(Task inputs Opens)
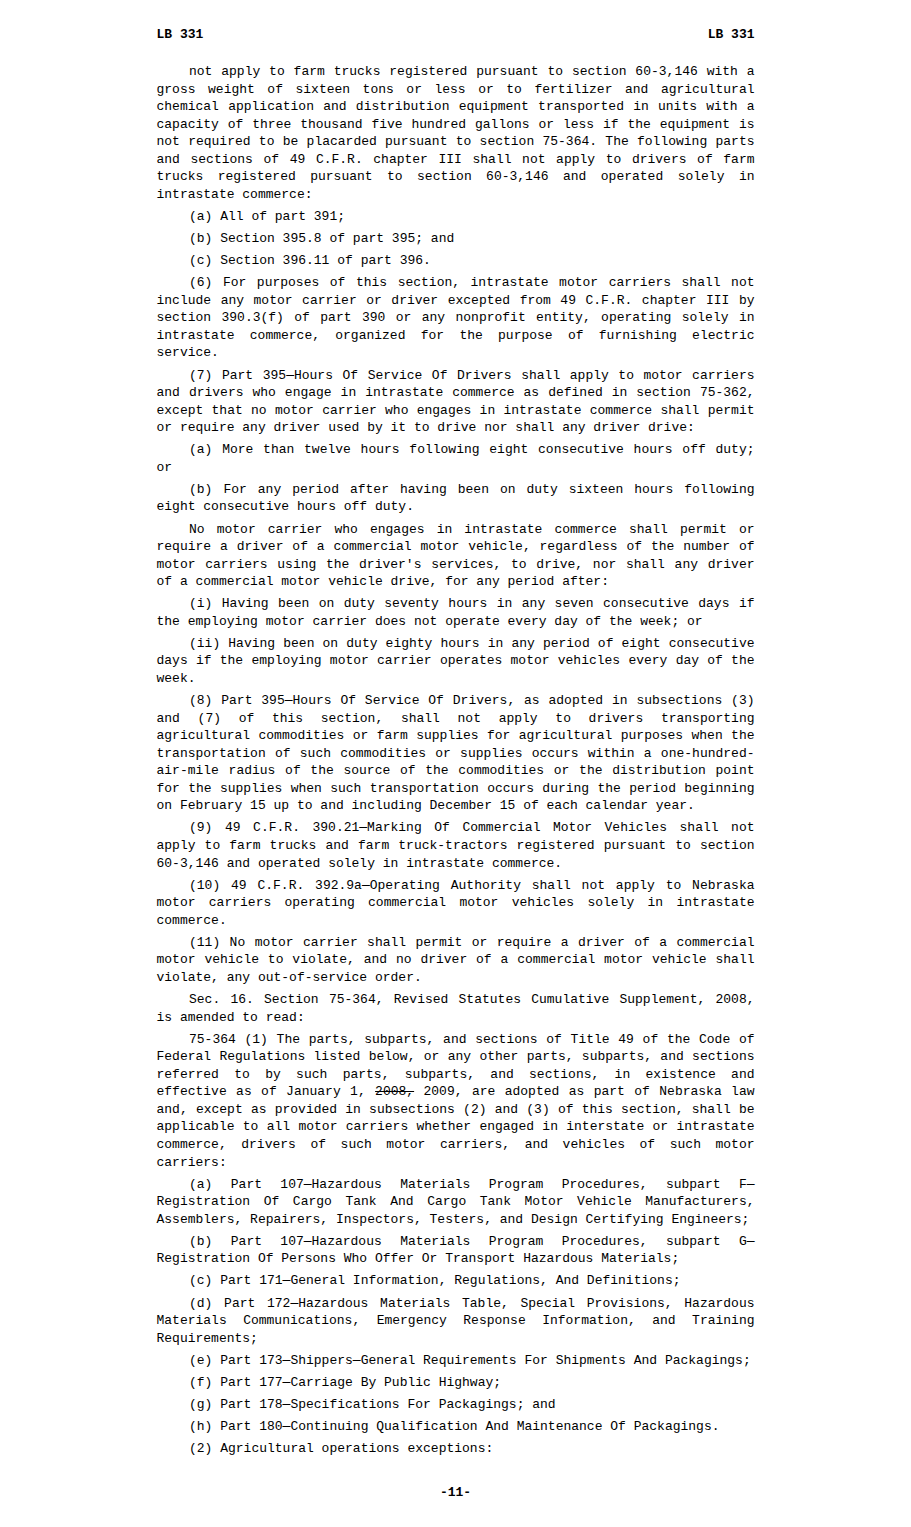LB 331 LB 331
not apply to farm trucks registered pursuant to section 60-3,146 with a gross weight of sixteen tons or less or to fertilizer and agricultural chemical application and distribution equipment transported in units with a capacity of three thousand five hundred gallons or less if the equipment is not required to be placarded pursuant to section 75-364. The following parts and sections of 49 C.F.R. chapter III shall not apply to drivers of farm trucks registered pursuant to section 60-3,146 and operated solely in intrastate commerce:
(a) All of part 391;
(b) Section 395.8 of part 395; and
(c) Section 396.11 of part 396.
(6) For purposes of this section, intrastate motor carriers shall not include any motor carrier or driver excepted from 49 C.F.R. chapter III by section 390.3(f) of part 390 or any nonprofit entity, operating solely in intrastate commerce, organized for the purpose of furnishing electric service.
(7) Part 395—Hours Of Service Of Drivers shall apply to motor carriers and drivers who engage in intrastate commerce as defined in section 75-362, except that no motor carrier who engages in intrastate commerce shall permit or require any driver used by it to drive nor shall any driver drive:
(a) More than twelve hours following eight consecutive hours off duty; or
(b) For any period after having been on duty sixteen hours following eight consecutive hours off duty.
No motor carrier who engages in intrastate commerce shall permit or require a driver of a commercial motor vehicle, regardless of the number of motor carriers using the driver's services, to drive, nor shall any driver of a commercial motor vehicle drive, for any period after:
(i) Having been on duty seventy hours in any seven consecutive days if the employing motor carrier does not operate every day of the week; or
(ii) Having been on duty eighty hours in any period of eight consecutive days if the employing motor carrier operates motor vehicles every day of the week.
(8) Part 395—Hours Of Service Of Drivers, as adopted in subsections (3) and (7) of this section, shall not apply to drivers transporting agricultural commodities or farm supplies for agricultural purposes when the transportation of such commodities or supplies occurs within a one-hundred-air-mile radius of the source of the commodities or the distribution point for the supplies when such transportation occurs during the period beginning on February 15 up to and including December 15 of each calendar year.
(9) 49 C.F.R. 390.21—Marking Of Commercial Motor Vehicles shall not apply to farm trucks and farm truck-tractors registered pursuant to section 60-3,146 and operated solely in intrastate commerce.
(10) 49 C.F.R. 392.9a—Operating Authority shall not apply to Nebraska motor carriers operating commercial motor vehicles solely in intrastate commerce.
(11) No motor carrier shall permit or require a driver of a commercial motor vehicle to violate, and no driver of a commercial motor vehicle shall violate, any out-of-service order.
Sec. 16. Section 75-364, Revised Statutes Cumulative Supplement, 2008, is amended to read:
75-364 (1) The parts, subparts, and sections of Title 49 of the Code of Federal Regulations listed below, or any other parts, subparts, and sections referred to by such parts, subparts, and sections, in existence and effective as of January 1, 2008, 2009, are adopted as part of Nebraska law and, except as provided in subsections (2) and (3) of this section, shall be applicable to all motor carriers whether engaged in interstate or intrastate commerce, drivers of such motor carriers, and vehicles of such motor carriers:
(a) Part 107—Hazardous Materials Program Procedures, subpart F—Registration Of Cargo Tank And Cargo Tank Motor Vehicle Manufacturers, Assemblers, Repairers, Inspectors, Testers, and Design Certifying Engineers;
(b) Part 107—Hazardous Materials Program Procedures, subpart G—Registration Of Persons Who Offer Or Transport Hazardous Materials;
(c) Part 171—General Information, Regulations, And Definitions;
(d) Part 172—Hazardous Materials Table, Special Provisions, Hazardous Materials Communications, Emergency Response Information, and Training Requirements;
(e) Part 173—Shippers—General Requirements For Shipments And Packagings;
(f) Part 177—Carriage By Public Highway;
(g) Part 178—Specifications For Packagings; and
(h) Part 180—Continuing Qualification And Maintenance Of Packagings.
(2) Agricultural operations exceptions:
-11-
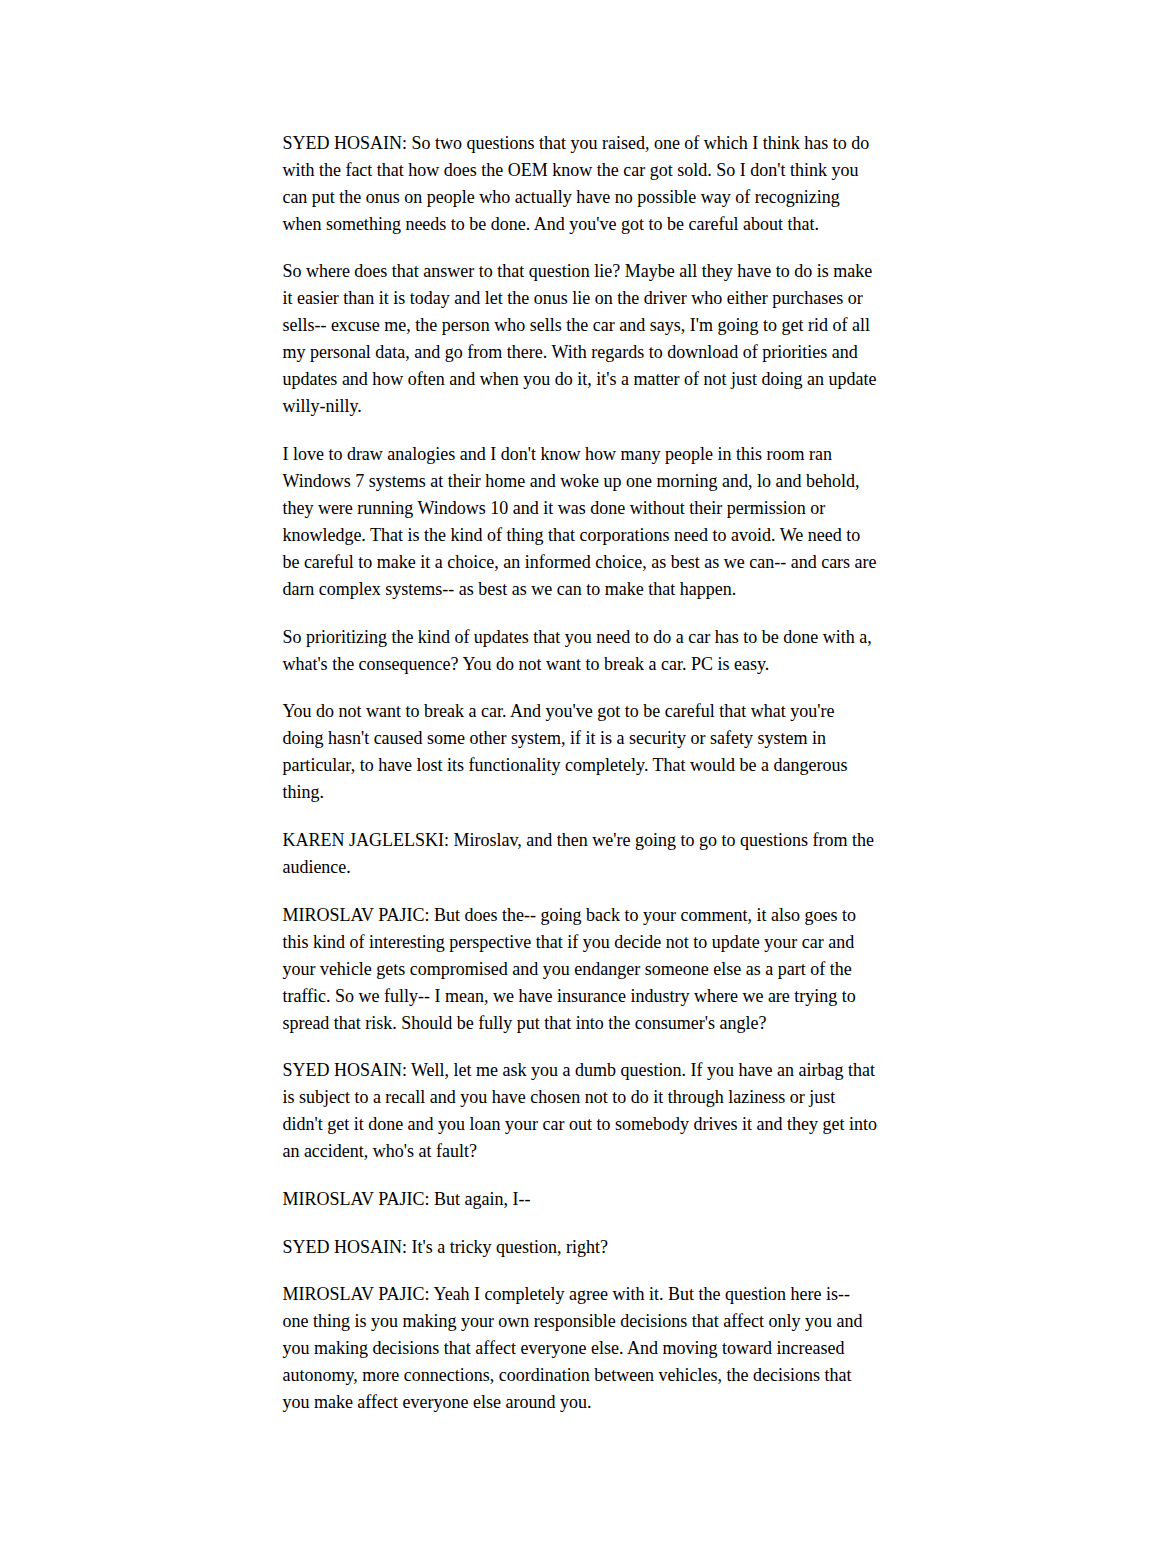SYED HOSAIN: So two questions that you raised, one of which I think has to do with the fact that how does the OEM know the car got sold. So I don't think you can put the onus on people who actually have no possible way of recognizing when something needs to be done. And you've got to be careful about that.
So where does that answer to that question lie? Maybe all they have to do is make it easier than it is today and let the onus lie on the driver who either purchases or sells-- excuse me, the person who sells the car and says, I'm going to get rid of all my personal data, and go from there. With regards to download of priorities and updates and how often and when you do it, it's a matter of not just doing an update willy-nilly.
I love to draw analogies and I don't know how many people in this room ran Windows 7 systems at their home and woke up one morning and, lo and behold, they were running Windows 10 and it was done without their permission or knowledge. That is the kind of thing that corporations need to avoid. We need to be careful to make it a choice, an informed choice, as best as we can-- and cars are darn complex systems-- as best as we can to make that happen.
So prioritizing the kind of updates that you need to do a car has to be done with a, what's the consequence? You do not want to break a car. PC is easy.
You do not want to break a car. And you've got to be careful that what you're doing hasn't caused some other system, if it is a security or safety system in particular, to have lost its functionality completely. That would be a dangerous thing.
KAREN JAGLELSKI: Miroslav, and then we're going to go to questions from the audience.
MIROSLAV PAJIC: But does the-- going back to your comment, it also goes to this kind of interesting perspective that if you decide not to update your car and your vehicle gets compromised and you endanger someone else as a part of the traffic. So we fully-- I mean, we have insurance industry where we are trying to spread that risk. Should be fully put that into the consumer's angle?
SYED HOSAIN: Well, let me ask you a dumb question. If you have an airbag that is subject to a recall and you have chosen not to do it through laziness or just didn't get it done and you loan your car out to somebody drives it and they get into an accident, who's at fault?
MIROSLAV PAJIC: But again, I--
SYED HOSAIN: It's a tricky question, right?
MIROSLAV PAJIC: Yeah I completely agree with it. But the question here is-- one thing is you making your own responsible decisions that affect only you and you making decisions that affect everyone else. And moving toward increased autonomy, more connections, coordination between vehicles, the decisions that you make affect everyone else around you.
(Task inputs Closes)
Those lines of the records above that run from the one containing "(c) Part 171—General" through the one containing "So where does" should be returned exactly, with no pictures among them.

> [Task response]:
(c) Part 171—General Information, Regulations, And Definitions;
(d) Part 172—Hazardous Materials Table, Special Provisions, Hazardous Materials Communications, Emergency Response Information, and Training Requirements;
(e) Part 173—Shippers—General Requirements For Shipments And Packagings;
(f) Part 177—Carriage By Public Highway;
(g) Part 178—Specifications For Packagings; and
(h) Part 180—Continuing Qualification And Maintenance Of Packagings.
(2) Agricultural operations exceptions:
-11-
SYED HOSAIN: So two questions that you raised, one of which I think has to do with the fact that how does the OEM know the car got sold. So I don't think you can put the onus on people who actually have no possible way of recognizing when something needs to be done. And you've got to be careful about that.
So where does that answer to that question lie? Maybe all they have to do is make it easier than it is today and let the onus lie on the driver who either purchases or sells-- excuse me, the person who sells the car and says, I'm going to get rid of all my personal data, and go from there. With regards to download of priorities and updates and how often and when you do it, it's a matter of not just doing an update willy-nilly.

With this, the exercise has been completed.